◆ WRITTEN PROBLEM ◆
Show every line from the items below that contains the string "instances".

◆ EXCERPTED DATA ◆
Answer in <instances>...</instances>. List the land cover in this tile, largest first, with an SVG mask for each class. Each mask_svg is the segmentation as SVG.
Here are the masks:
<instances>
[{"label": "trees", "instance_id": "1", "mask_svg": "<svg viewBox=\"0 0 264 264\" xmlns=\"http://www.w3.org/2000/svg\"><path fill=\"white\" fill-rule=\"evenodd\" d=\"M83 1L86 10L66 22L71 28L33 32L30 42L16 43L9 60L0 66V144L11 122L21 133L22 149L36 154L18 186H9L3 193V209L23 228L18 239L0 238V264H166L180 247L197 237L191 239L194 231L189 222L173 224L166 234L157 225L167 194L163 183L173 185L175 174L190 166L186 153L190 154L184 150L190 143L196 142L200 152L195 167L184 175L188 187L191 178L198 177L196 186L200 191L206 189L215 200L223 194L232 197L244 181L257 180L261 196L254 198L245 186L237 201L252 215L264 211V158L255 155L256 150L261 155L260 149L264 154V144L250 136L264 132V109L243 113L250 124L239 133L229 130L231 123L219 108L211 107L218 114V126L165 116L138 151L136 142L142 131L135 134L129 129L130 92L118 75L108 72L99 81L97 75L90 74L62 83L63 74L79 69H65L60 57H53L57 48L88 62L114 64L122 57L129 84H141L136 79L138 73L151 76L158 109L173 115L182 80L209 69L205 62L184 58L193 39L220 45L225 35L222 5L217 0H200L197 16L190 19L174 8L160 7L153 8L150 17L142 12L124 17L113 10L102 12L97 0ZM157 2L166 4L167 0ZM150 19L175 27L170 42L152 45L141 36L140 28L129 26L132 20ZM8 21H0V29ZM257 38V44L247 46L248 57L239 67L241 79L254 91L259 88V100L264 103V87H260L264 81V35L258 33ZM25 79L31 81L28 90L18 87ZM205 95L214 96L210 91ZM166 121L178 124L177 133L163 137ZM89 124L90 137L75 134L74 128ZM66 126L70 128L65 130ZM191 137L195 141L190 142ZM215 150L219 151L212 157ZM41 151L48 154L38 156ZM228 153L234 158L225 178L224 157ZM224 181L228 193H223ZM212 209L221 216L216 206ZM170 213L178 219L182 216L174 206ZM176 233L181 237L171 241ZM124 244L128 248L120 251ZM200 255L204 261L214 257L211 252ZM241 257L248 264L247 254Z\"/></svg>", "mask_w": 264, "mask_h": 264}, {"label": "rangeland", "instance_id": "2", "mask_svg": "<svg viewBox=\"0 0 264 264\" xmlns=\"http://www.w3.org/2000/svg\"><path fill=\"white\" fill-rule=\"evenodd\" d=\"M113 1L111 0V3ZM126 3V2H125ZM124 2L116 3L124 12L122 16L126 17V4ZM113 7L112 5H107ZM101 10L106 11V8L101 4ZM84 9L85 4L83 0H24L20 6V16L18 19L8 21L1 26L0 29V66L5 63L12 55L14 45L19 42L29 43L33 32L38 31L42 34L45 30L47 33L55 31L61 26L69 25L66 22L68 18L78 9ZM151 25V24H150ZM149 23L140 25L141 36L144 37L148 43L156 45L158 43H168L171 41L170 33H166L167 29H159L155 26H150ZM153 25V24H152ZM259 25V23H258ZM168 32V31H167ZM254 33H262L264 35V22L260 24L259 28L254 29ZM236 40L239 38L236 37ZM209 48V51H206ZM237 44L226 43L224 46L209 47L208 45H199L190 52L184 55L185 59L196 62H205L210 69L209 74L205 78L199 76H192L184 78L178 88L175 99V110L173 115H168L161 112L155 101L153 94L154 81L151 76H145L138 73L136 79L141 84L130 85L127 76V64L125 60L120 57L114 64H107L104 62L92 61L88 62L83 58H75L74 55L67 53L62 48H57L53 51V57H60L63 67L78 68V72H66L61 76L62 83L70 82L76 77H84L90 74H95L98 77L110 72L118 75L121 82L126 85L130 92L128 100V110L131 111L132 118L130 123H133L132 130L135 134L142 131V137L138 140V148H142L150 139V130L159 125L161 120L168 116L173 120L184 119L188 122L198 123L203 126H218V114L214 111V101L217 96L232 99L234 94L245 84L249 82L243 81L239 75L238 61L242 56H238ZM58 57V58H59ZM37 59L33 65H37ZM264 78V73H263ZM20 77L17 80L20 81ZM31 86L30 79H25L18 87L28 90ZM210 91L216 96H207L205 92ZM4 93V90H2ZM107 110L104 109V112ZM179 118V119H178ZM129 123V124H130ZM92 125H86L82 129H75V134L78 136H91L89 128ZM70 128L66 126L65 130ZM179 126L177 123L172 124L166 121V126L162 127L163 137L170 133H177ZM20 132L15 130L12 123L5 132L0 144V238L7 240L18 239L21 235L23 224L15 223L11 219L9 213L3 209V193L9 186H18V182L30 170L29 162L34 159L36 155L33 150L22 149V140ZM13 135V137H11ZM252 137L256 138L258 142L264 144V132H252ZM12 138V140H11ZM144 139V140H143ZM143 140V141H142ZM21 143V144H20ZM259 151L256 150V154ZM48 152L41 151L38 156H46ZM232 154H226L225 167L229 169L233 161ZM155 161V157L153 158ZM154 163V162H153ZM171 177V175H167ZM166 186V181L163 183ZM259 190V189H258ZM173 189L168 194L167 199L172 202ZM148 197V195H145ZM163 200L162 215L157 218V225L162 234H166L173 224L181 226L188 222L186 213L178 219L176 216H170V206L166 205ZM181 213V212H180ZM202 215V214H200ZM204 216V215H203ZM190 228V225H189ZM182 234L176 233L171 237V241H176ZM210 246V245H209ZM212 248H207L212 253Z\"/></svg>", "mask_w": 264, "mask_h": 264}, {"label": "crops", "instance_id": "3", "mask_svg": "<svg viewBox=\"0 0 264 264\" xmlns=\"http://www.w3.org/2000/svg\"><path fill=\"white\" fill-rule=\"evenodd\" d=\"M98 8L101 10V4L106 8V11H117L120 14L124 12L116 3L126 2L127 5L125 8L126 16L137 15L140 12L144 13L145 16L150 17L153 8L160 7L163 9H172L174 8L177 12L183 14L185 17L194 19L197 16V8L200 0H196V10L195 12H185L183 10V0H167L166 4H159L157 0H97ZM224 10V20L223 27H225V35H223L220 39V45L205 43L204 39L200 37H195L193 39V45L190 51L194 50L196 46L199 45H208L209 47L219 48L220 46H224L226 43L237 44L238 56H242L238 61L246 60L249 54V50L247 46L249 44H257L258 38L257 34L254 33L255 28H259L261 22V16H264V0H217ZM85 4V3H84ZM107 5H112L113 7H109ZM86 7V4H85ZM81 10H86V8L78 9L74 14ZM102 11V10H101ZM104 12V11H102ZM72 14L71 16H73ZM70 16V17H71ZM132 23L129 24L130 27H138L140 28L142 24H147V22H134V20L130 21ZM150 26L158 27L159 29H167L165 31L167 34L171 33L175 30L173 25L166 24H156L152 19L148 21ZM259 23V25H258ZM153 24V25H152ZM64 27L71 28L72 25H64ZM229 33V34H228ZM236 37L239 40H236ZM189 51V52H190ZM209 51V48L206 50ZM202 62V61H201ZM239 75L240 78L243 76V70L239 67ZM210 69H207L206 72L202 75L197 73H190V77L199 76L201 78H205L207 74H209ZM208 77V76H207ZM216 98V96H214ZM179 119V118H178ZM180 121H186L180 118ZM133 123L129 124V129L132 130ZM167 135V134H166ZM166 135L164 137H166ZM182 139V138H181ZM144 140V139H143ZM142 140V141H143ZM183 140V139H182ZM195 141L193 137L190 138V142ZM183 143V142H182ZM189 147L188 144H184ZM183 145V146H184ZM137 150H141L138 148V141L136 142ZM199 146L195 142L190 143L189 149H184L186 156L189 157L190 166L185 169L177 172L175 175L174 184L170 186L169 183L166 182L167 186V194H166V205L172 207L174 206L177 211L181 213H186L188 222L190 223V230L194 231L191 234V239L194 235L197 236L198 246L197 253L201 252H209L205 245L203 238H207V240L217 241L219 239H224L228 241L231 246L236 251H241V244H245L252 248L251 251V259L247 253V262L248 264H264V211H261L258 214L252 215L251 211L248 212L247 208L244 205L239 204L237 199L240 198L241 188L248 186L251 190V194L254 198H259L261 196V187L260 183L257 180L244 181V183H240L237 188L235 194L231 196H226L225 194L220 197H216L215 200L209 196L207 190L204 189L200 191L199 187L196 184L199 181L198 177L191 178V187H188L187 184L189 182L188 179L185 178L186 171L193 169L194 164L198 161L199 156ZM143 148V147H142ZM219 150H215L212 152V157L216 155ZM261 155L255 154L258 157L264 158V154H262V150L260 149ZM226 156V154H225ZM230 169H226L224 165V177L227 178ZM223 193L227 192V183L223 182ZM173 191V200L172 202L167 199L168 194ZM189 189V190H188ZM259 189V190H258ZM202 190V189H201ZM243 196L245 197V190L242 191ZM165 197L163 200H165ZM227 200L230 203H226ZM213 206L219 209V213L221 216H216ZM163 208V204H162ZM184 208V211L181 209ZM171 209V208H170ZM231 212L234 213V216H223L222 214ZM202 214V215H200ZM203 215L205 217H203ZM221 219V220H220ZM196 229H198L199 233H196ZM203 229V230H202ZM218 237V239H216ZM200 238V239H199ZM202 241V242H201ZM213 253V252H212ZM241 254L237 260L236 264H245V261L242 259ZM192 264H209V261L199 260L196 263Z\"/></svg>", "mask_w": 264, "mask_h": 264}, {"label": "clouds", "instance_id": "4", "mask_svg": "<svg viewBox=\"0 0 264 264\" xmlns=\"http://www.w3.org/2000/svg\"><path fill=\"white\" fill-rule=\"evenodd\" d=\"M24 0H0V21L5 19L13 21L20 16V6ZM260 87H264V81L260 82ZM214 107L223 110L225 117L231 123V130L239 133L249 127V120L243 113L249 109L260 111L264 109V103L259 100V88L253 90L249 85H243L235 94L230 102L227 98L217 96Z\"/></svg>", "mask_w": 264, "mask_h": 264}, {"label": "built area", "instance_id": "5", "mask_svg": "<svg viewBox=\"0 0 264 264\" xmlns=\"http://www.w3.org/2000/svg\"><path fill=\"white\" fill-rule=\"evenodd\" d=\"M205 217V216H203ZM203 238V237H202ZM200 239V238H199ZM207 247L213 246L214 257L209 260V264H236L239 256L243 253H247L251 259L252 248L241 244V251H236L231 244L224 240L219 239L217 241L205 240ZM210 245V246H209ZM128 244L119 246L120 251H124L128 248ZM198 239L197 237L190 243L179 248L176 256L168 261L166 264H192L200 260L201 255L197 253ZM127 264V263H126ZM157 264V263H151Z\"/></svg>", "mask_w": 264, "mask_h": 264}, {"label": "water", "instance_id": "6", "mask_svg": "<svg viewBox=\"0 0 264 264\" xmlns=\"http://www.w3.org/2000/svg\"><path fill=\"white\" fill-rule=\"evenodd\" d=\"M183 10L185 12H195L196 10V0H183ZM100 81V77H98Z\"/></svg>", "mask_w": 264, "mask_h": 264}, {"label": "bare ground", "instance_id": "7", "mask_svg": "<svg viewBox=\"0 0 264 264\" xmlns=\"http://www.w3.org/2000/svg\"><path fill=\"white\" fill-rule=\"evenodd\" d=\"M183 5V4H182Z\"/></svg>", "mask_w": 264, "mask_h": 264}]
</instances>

◆ THE REPLY ◆
Answer in <instances>...</instances>. List the land cover in this tile, largest first, with an SVG mask for each class. Each mask_svg is the segmentation as SVG.
<instances>
</instances>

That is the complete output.